Freight train crews are fighting off Mexican bandits on a regular basis. The only thing that’s changed in the Mojave desert since the 1800’s is the cargo being carried away. Then, it was gold shipments headed east from California. Today, it’s stylish Nike shoes. The robberies are a frequent occurrence but BNSF doesn’t want their customers to know that.

Catch a freight

It’s easier to catch and loot a freight train than railway officials are comfortable talking about. At least one crew of professional banditos operates with impunity. They have no fear at all of punishment or reprisal.

Law enforcement is convinced that it’s a “transnational criminal group” behind the robberies, made up “primarily of Mexican citizens from Sinaloa.” They seem to get around.

There were “at least 65,000 railroad cargo thefts last year.” That’s up 40 percent from the year before. BNSF freight trains running through the Mojave desert are their favorite targets.

They seem to know when a big shipment of brand new Nikes is on board. They have the procedure down cold and there’s virtually nothing the train crews can do to stop them.

Thieves have no problem sneaking on board eastbound freight trains. They hide “until they reach lonely stretches of the Mojave Desert or high plains far from towns.

Once the train gets to a suitable spot, “they slash an air brake hose, causing the mile-long line of railcars to screech to an emergency stop.” That’s when their amigos pop out of nowhere to pick the train clean.

Freight
The robberies are a frequent occurrence.

Almost once a month

BNSF wasn’t happy that the public learned from a court filing that investigators list the same modus operandi “in a string of at least 10 heists targeting BNSF trains in California and Arizona since last March.” That’s not the only pattern to the freight heists.

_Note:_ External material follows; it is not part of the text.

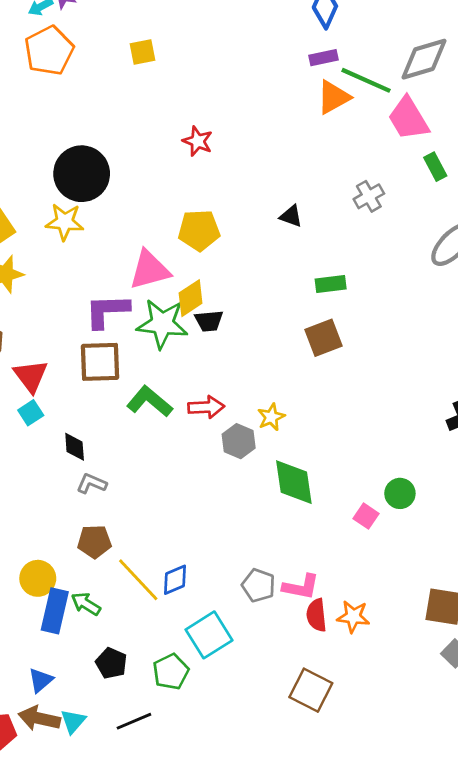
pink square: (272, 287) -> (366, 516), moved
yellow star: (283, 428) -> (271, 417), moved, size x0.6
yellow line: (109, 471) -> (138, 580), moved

All but one resulted in the theft of Nike sneakers, their combined value approaching $2 million.” The one that didn’t is the reason there are so many social media ads for “smart vacuum cleaners.” Reporters stumbled on a case that involved an ambush on January 13, near Perrin, Arizona.

After someone cut an air brake hose, thieves professionally unloaded “1,985 pairs of unreleased Nikes worth more than $440,000.” The paperwork noted “many were Nigel Sylvester x Air Jordan 4s, which won’t be available to the public until March 14 and are expected to retail at $225 per pair.

Nigel Sylvester x Air Jordan 4s.

Keith Lewis, who’s vice president of operations at Verisk’s CargoNet and also a deputy sheriff in Arizona, explains that the freight thieves “are sometimes tipped off to valuable shipments by confederates working at warehouses or trucking companies.” Train crews “are instructed not to confront thieves, but to report the incidents instead. But the crews rarely encounter them, it said, because the trains are so long and the thieves take care to evade detection.

He knows of a few other cases where they simply noticed “containers with high-security locks.” Those are just as easy to get into as the regular kind. They cut them “with reciprocating saws or bolt cutters.

After they pick a train to rob, “follow vehicles” track the freight. As soon as their inside man stops the train, they toss the goods they’re after into waiting trucks. If they have to, they’ll stash the goods in the brush until they can come back for it. That’s only if they get chased off by the cops swooping in. They have spotters watching out for that so they’re able to vanish long before the law arrives.